November 5th has since become known as ‘Guy Fawkes night’ or ‘bonfire night’ and, all over the country, people hold huge bonfires and let off massive amounts of fireworks. In a very sick twist, many people also make a mannequin out of old clothes stuffed with hay which is called the ‘Guy’. The ‘Guy’ is then burned on top of the bonfire in memory of Guy Fawkes.

I was thinking about this and it seems very strange to me that we even celebrate the Fifth of November. Why remember the day when a mass assassination attempt failed?

In America the big celebration is one of independence and new beginnings. In England we reenact burning someone at the stake.

It’s pretty ghastly really.

All of this led me to the realization that I do the same in my own life. I tend to remember vividly and constantly the negative things that happen to me and yet I struggle to remember any of the good and positive things that happen.

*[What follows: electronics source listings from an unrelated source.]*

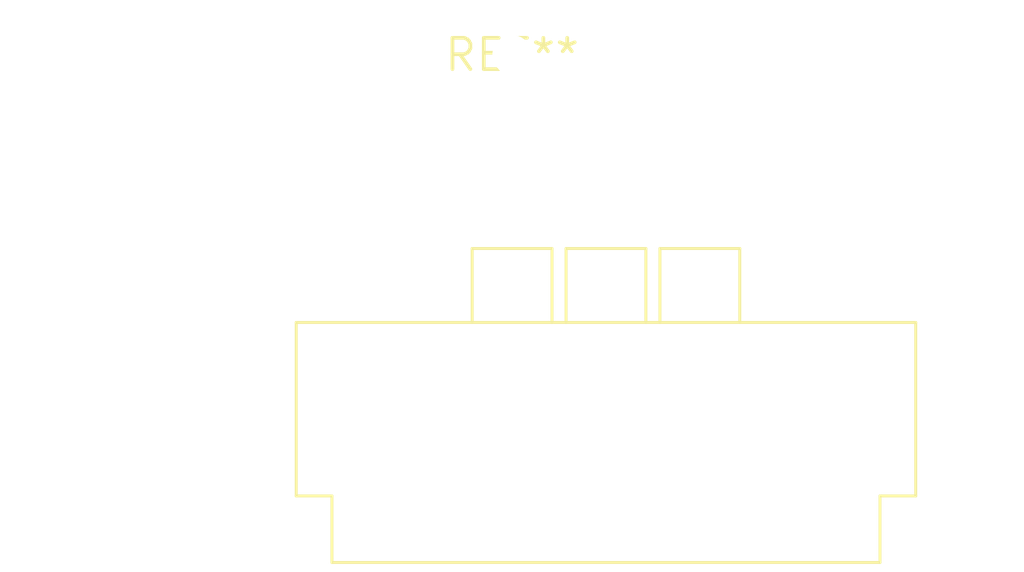
<source format=kicad_pcb>
(kicad_pcb (version 20240108) (generator pcbnew)

  (general
    (thickness 1.6)
  )

  (paper "A4")
  (layers
    (0 "F.Cu" signal)
    (31 "B.Cu" signal)
    (32 "B.Adhes" user "B.Adhesive")
    (33 "F.Adhes" user "F.Adhesive")
    (34 "B.Paste" user)
    (35 "F.Paste" user)
    (36 "B.SilkS" user "B.Silkscreen")
    (37 "F.SilkS" user "F.Silkscreen")
    (38 "B.Mask" user)
    (39 "F.Mask" user)
    (40 "Dwgs.User" user "User.Drawings")
    (41 "Cmts.User" user "User.Comments")
    (42 "Eco1.User" user "User.Eco1")
    (43 "Eco2.User" user "User.Eco2")
    (44 "Edge.Cuts" user)
    (45 "Margin" user)
    (46 "B.CrtYd" user "B.Courtyard")
    (47 "F.CrtYd" user "F.Courtyard")
    (48 "B.Fab" user)
    (49 "F.Fab" user)
    (50 "User.1" user)
    (51 "User.2" user)
    (52 "User.3" user)
    (53 "User.4" user)
    (54 "User.5" user)
    (55 "User.6" user)
    (56 "User.7" user)
    (57 "User.8" user)
    (58 "User.9" user)
  )

  (setup
    (pad_to_mask_clearance 0)
    (pcbplotparams
      (layerselection 0x00010fc_ffffffff)
      (plot_on_all_layers_selection 0x0000000_00000000)
      (disableapertmacros false)
      (usegerberextensions false)
      (usegerberattributes false)
      (usegerberadvancedattributes false)
      (creategerberjobfile false)
      (dashed_line_dash_ratio 12.000000)
      (dashed_line_gap_ratio 3.000000)
      (svgprecision 4)
      (plotframeref false)
      (viasonmask false)
      (mode 1)
      (useauxorigin false)
      (hpglpennumber 1)
      (hpglpenspeed 20)
      (hpglpendiameter 15.000000)
      (dxfpolygonmode false)
      (dxfimperialunits false)
      (dxfusepcbnewfont false)
      (psnegative false)
      (psa4output false)
      (plotreference false)
      (plotvalue false)
      (plotinvisibletext false)
      (sketchpadsonfab false)
      (subtractmaskfromsilk false)
      (outputformat 1)
      (mirror false)
      (drillshape 1)
      (scaleselection 1)
      (outputdirectory "")
    )
  )

  (net 0 "")

  (footprint "Jack_XLR_Neutrik_NC3MAMH-PH_Horizontal" (layer "F.Cu") (at 0 0))

)

</source>
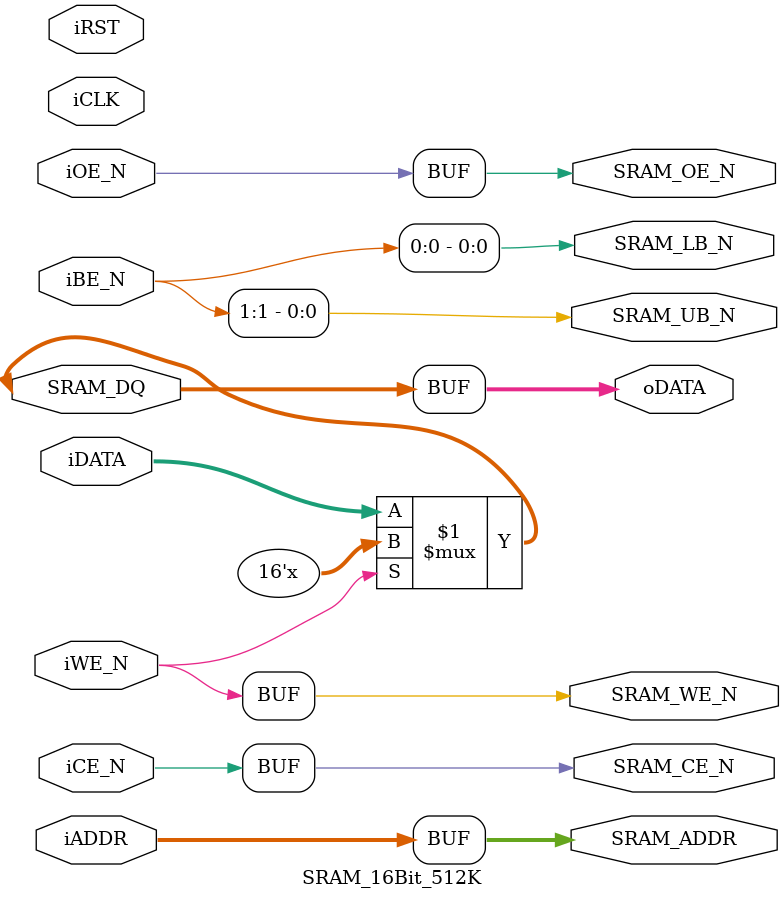
<source format=v>
module	SRAM_16Bit_512K(//	Host Data
						oDATA,iDATA,iADDR,
						iWE_N,iOE_N,
						iCE_N,iCLK, iRST,
						iBE_N,
						//	SRAM
						SRAM_DQ,
						SRAM_ADDR,
						SRAM_UB_N,
						SRAM_LB_N,
						SRAM_WE_N,
						SRAM_CE_N,
						SRAM_OE_N
						);
//	Host Side
input	[15:0]	iDATA;
output	[15:0]	oDATA;
input	[17:0]	iADDR;
input			iWE_N,iOE_N;
input			iCE_N,iCLK, iRST;
input	[1:0]	iBE_N;
//	SRAM Side
inout	[15:0]	SRAM_DQ;
output	[17:0]	SRAM_ADDR;
output			SRAM_UB_N,
				SRAM_LB_N,
				SRAM_WE_N,
				SRAM_CE_N,
				SRAM_OE_N;

assign	SRAM_DQ 	=	SRAM_WE_N ? 16'hzzzz : iDATA;
assign	oDATA		=	SRAM_DQ;
assign	SRAM_ADDR	=	iADDR;
assign	SRAM_WE_N	=	iWE_N;
assign	SRAM_OE_N	=	iOE_N;
assign	SRAM_CE_N	=	iCE_N;
assign	SRAM_UB_N	=	iBE_N[1];
assign	SRAM_LB_N	=	iBE_N[0];

endmodule
</source>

For example, I spent a year or two when I was younger in a terribly abusive relationship where I was manipulated and hurt by my girlfriend again and again. I got myself free of that relationship and moved on. Now though, after twelve years of marriage to the kindest, most consistent and amazing woman I can possibly imagine, I still live in fear that my wife is going to turn out to be like that abusive girl I once dated. Despite 4380+ days of constantly proving herself to not be like that, I still remember the pain I went through over 15 years ago more than the happiness I experience every day now.

Why is it that I find it so much easier to remember the few negative experiences than the vast number of positive ones? Why is it that I tar my wife with the negative brush of that past relationship rather than accepting that my wife is different, that she is what she claims to be, what she has demonstrated herself to be?

You may not have quite the same struggle that I have, but my guess is that you, like me, struggle with trusting God because of what you’ve experienced from humans.

Just as I ascribe certain things to my wife because of how other people have acted toward me, so I ascribe negative things to God based on experiences I’ve had with flawed, fallen human beings.

For our own mental, emotional and physical health we need to work on banishing the negative, human memories from our minds and instead remember the consistency, faithfulness and love that we experience every day from our father, the King of kings and Lord of lords!